**The records**

━━━━━━━━━━━━━━━━

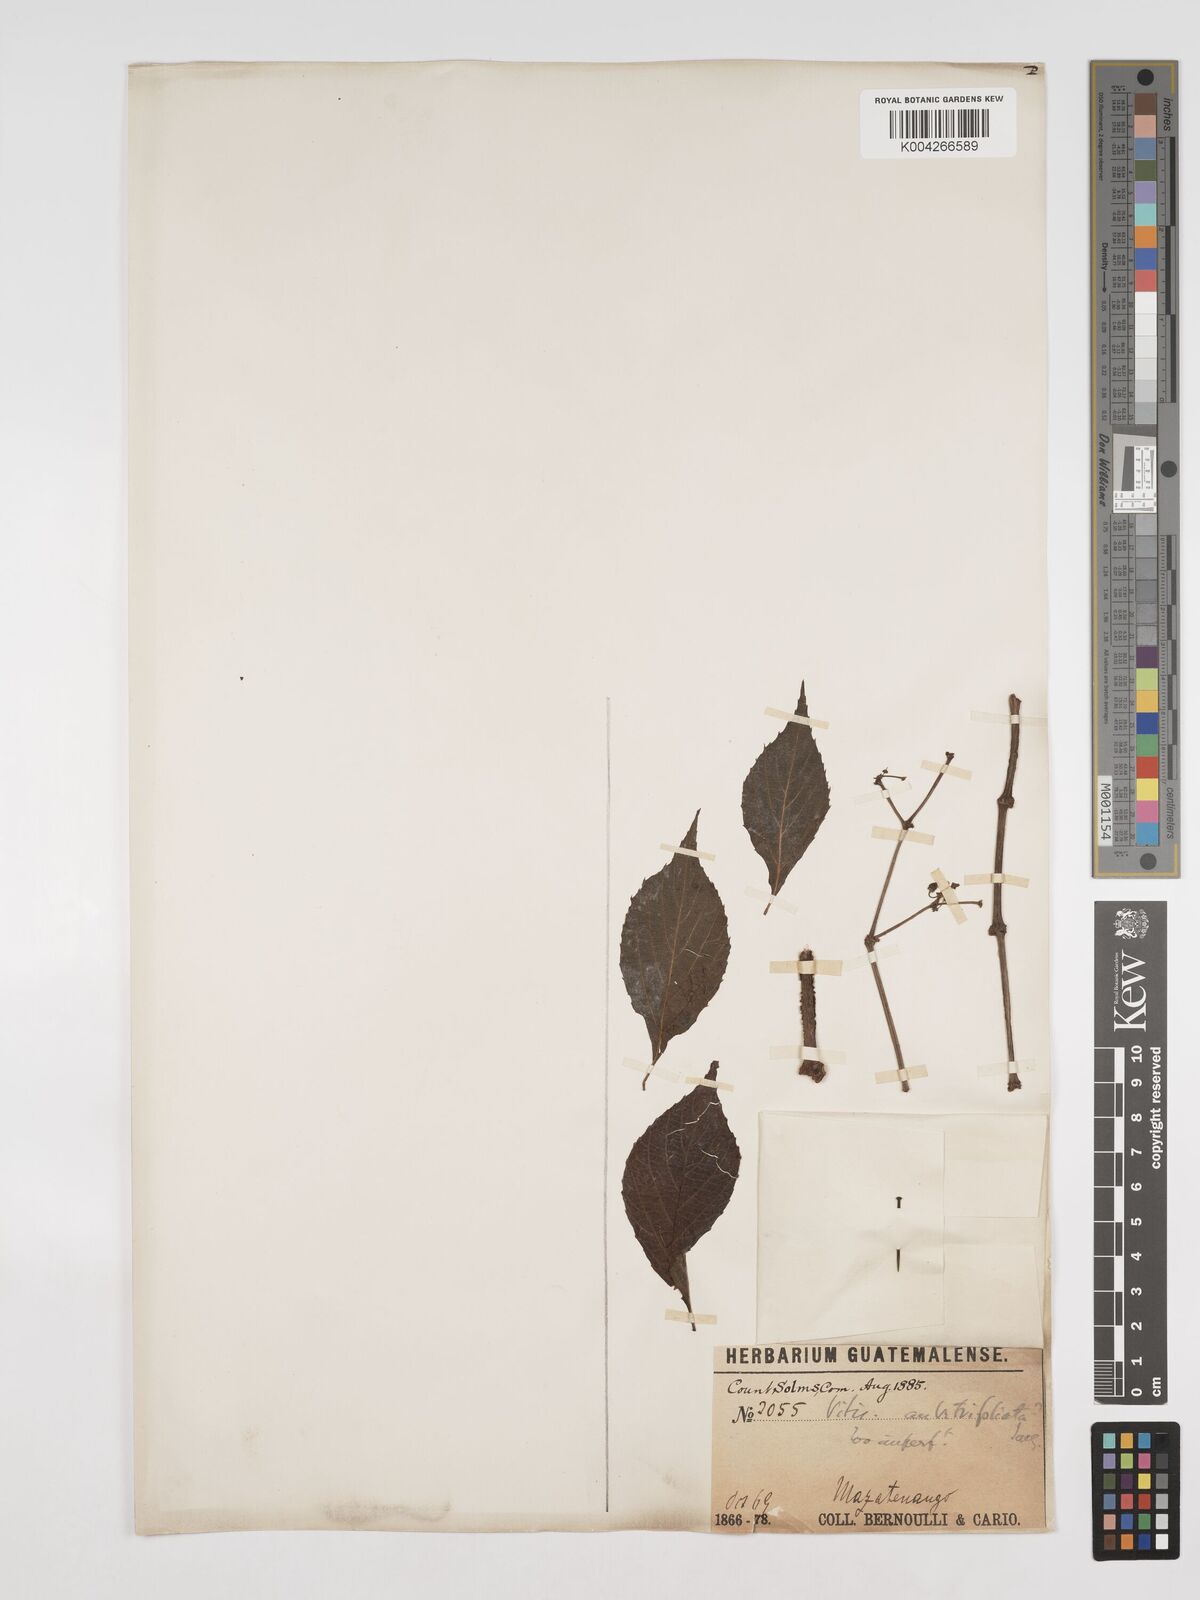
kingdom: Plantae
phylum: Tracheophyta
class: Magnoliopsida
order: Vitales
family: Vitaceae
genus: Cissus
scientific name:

━━━━━━━━━━━━━━━━

**Problem**
Can you repeat every line of the rows above word for word, leaving the pictures out?

**Expected output**
kingdom: Plantae
phylum: Tracheophyta
class: Magnoliopsida
order: Vitales
family: Vitaceae
genus: Cissus
scientific name:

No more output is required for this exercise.